* [What to produce] Reproduce the lines of all the items below, changing every "common name" to "vernacular name" and leaving everything else as it is.

* [Records shown]

◇ ◇ ◇ ◇ ◇ ◇ ◇

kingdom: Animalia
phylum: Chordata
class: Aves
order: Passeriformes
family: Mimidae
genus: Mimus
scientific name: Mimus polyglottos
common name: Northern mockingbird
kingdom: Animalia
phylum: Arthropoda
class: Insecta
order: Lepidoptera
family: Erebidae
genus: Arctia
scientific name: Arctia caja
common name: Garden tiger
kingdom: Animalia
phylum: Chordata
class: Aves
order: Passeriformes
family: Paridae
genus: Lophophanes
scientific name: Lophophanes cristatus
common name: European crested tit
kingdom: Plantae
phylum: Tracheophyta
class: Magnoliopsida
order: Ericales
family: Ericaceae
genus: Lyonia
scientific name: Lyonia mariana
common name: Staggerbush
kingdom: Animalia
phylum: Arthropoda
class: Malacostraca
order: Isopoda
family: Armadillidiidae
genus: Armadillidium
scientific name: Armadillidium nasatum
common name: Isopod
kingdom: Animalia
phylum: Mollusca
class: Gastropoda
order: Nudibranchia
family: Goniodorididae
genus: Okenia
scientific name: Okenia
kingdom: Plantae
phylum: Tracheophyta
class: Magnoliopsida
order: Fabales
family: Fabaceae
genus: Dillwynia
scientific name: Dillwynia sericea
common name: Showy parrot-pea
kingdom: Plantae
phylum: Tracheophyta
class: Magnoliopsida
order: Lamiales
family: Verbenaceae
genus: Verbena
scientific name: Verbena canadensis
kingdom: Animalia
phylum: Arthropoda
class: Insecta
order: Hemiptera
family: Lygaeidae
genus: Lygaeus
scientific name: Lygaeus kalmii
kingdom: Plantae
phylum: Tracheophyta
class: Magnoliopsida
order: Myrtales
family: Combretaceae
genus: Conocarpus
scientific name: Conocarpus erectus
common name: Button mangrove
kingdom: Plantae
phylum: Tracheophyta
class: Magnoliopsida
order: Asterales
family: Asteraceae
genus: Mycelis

◇ ◇ ◇ ◇ ◇ ◇ ◇

* [Answer to this problem]
kingdom: Animalia
phylum: Chordata
class: Aves
order: Passeriformes
family: Mimidae
genus: Mimus
scientific name: Mimus polyglottos
vernacular name: Northern mockingbird
kingdom: Animalia
phylum: Arthropoda
class: Insecta
order: Lepidoptera
family: Erebidae
genus: Arctia
scientific name: Arctia caja
vernacular name: Garden tiger
kingdom: Animalia
phylum: Chordata
class: Aves
order: Passeriformes
family: Paridae
genus: Lophophanes
scientific name: Lophophanes cristatus
vernacular name: European crested tit
kingdom: Plantae
phylum: Tracheophyta
class: Magnoliopsida
order: Ericales
family: Ericaceae
genus: Lyonia
scientific name: Lyonia mariana
vernacular name: Staggerbush
kingdom: Animalia
phylum: Arthropoda
class: Malacostraca
order: Isopoda
family: Armadillidiidae
genus: Armadillidium
scientific name: Armadillidium nasatum
vernacular name: Isopod
kingdom: Animalia
phylum: Mollusca
class: Gastropoda
order: Nudibranchia
family: Goniodorididae
genus: Okenia
scientific name: Okenia
kingdom: Plantae
phylum: Tracheophyta
class: Magnoliopsida
order: Fabales
family: Fabaceae
genus: Dillwynia
scientific name: Dillwynia sericea
vernacular name: Showy parrot-pea
kingdom: Plantae
phylum: Tracheophyta
class: Magnoliopsida
order: Lamiales
family: Verbenaceae
genus: Verbena
scientific name: Verbena canadensis
kingdom: Animalia
phylum: Arthropoda
class: Insecta
order: Hemiptera
family: Lygaeidae
genus: Lygaeus
scientific name: Lygaeus kalmii
kingdom: Plantae
phylum: Tracheophyta
class: Magnoliopsida
order: Myrtales
family: Combretaceae
genus: Conocarpus
scientific name: Conocarpus erectus
vernacular name: Button mangrove
kingdom: Plantae
phylum: Tracheophyta
class: Magnoliopsida
order: Asterales
family: Asteraceae
genus: Mycelis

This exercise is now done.